Start of Excerpt to read

2. The method of claim 1, wherein each of said first and second pressure accumulation chambers is electrically heated.
3. The method of claim 1, wherein said feed stream is condensed within said condenser through indirect heat exchange with a refrigerant stream.
4. The method of claim 1, further comprising introducing said pressurized liquid carbon dioxide stream into a particle filter.
5. An apparatus for producing a pressurized liquid carbon dioxide stream comprising:
a purifying filter for purifying a feed stream composed of carbon dioxide vapor;
a condenser having sump for condensing said feed stream;
first and second pressure accumulation chambers;
heaters for heating said first and second pressure accumulation chambers and thereby pressurizing liquid contained therein to a delivery pressure; and
a flow network having conduits connecting said condenser to said first and second pressure accumulation vessels and for discharging said pressurized liquid carbon dioxide stream therefrom;
said flow network having valves associated with said conduits to allow for an intermediate liquid stream to be alternately introduced from said condenser into said first and second pressure accumulation chambers and said pressurized liquid carbon dioxide stream to be alternately delivered from said first and second pressure accumulation chambers such that: prior to one of said first and second pressure accumulation chambers becoming empty, the intermediate liquid stream is introduced into the other of said first and second pressure accumulation chambers, thereby to ensure continual delivery of said pressurized liquid carbon dioxide;
the conduits of said flow network including a vent line from said first and second pressure accumulation chambers to said condenser to allow each of said first and second pressure accumulation chambers to be vented prior to introduction of said intermediate liquid stream therein.
6. The apparatus of claim 5, wherein said heaters comprise electrical heaters.
7. The apparatus of claim 5, wherein said condenser includes an external refrigeration circuit having a heat exchanger to condense said feed stream through indirect heat exchange with a refrigerant stream.
8. The apparatus of claim 5, further comprising a particle filter connected to said flow network to filter said pressurized liquid carbon dioxide stream.
Description
RELATED APPLICATIONS

This application claims priority from Provisional Patent Application No. 60/174,531 filed Jan. 5, 2000, which is hereby incorporated herein by reference.

End of Excerpt to read
Start of Data segment

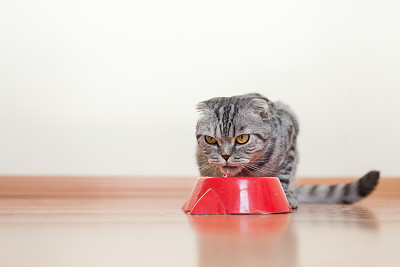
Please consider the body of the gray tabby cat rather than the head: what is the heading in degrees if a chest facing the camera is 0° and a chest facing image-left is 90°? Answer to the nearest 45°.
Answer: approximately 45°
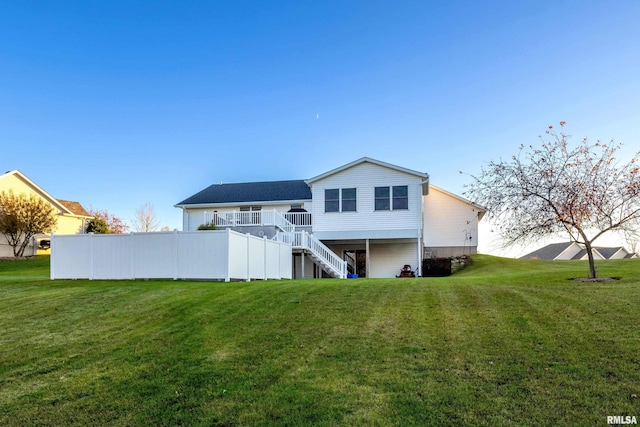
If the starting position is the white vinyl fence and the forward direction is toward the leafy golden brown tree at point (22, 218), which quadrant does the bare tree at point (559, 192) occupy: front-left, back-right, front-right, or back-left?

End of Data segment

* **Tasks and exercises**:
[1] In the patent claims, shorten the paragraph that begins "said flow network having valves" into a brief list that keeps its main facts.
[2] Retype the patent claims from "6. The apparatus" to "stream through indirect heat exchange with a refrigerant stream.".
Work only from the patent claims, not the listing.

* **Responses**:
[1]
- The flow network has valves on its conduits.
- The valves let an intermediate liquid stream pass from the condenser into the first and second pressure accumulation chambers, taking turns.
- The pressurized liquid carbon dioxide stream is delivered from the two chambers, also taking turns.
- Before one chamber runs empty, the intermediate liquid stream is sent into the other one.
- This keeps the pressurized liquid carbon dioxide flowing without a break.

[2]
6. The apparatus of claim 5, wherein said heaters comprise electrical heaters.
7. The apparatus of claim 5, wherein said condenser includes an external refrigeration circuit having a heat exchanger to condense said feed stream through indirect heat exchange with a refrigerant stream.